Già Paolo VI lo denunciò con parole pesantissime: “da qualche parte il fumo di Satana è entrato nel Tempio di Dio… L’apertura al mondo fu una vera invasione del pensiero mondano nella Chiesa”. Ed ancora nel 1974, con dolore, il papa parlò di “coloro che tentano di abbattere la Chiesa dal di dentro”. In un famoso colloquio con Jean Guitton, Paolo VI usò toni quasi apocalittici. Ricordò la frase di Gesù nel Vangelo di Luca: “quando il Figlio dell’Uomo tornerà, troverà ancora la fede sulla terra?”.
La applicò ai giorni nostri. Disse: “Ciò che mi colpisce quando considero il mondo cattolico, è che all’interno del cattolicesimo sembra talvolta predominare un pensiero di tipo non-cattolico, e può avvenire che questo pensiero non-cattolico all’interno del cattolicesimo diventi domani il più forte. Ma esso non rappresenterà mai il pensiero della Chiesa”.
Con il vigoroso pontificato di Giovanni Paolo II e il lavoro ventennale del cardinale Ratzinger è stata compiuta un’opera immane, di ritorno all’ortodossia: specialmente nella fede del popolo cristiano che oggi non appare più così subalterno a ideologie mondane. Ma il ceto intellettuale e teologico lo è.

____

▸ PROVA TU
Riscrivi senza modifiche il passo dell'estratto su Paolo VI che comincia con le parole "La applicò ai" e si chiude con "teologico lo è.". Per rispondere basati soltanto sull'estratto.

____

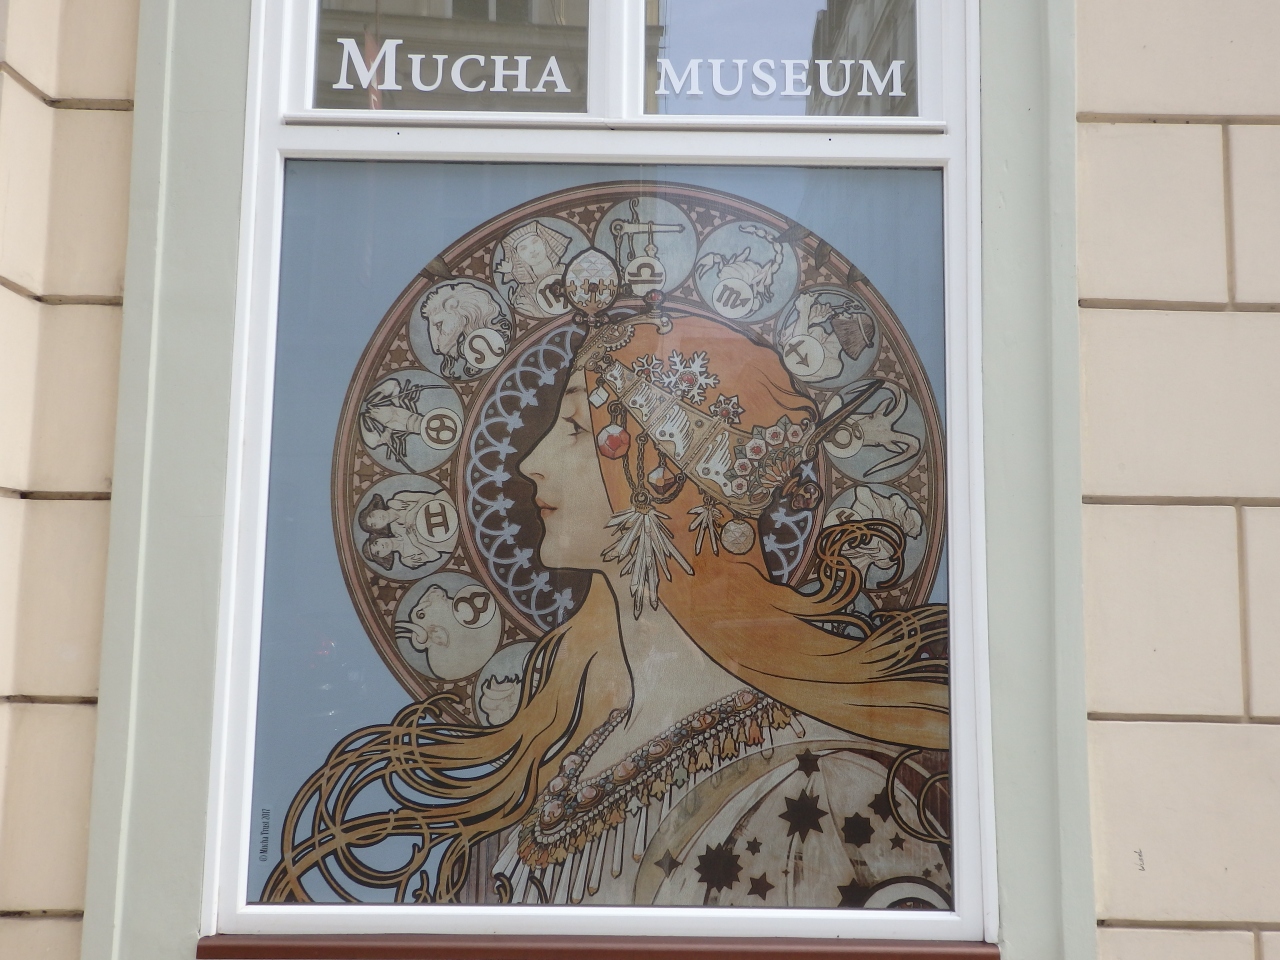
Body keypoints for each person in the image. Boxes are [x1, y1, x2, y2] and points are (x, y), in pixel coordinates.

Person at [265, 311, 950, 909]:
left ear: (661, 475)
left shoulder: (827, 787)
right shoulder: (580, 750)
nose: (530, 462)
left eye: (573, 426)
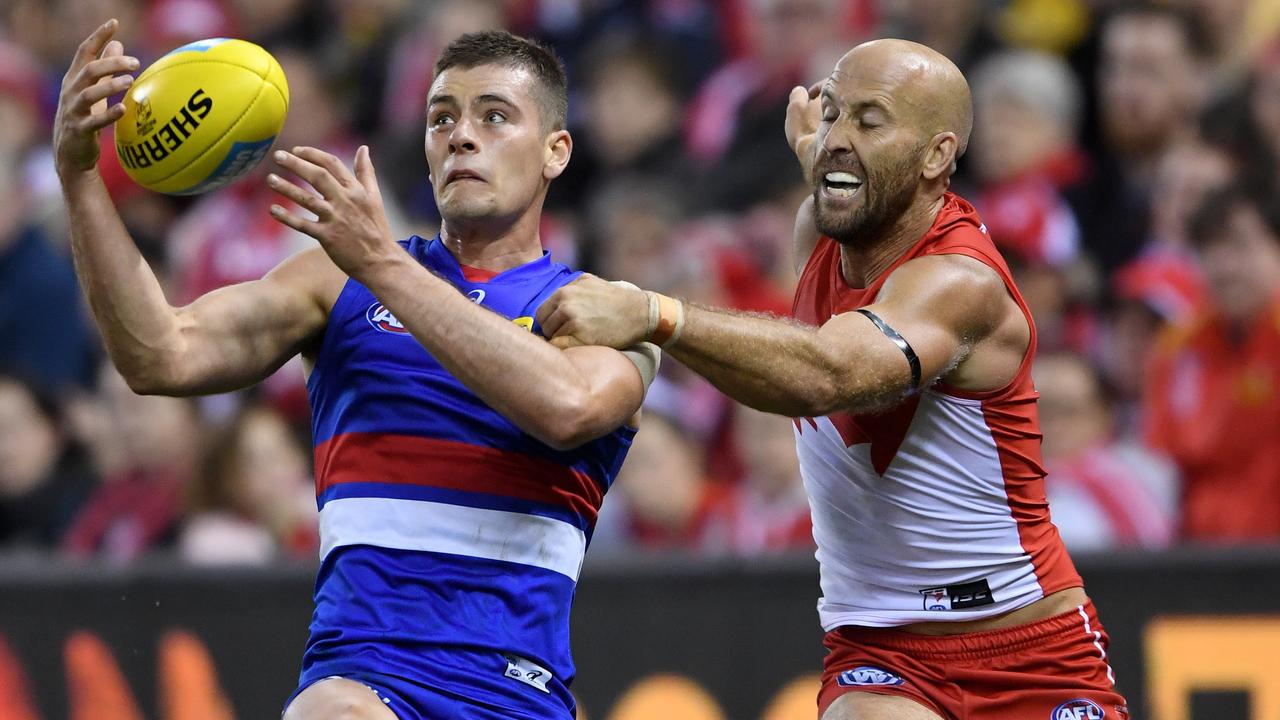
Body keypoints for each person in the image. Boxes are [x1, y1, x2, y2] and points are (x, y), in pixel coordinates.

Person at [54, 20, 656, 720]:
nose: (461, 135)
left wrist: (383, 265)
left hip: (515, 694)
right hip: (365, 677)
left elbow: (568, 407)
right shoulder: (336, 285)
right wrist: (80, 176)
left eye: (494, 116)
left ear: (556, 152)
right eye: (442, 118)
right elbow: (158, 353)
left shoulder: (598, 310)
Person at [537, 38, 1128, 720]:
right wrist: (846, 162)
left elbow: (831, 371)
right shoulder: (818, 234)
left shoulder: (961, 282)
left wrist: (653, 313)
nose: (836, 138)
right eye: (833, 115)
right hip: (880, 653)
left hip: (1028, 644)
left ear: (937, 156)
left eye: (869, 122)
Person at [1143, 184, 1280, 542]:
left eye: (1239, 246)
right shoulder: (1178, 347)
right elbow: (1162, 463)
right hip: (1201, 565)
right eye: (1208, 249)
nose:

____

▸ SPAZIO RISPOSTA
La applicò ai giorni nostri. Disse: “Ciò che mi colpisce quando considero il mondo cattolico, è che all’interno del cattolicesimo sembra talvolta predominare un pensiero di tipo non-cattolico, e può avvenire che questo pensiero non-cattolico all’interno del cattolicesimo diventi domani il più forte. Ma esso non rappresenterà mai il pensiero della Chiesa”.
Con il vigoroso pontificato di Giovanni Paolo II e il lavoro ventennale del cardinale Ratzinger è stata compiuta un’opera immane, di ritorno all’ortodossia: specialmente nella fede del popolo cristiano che oggi non appare più così subalterno a ideologie mondane. Ma il ceto intellettuale e teologico lo è.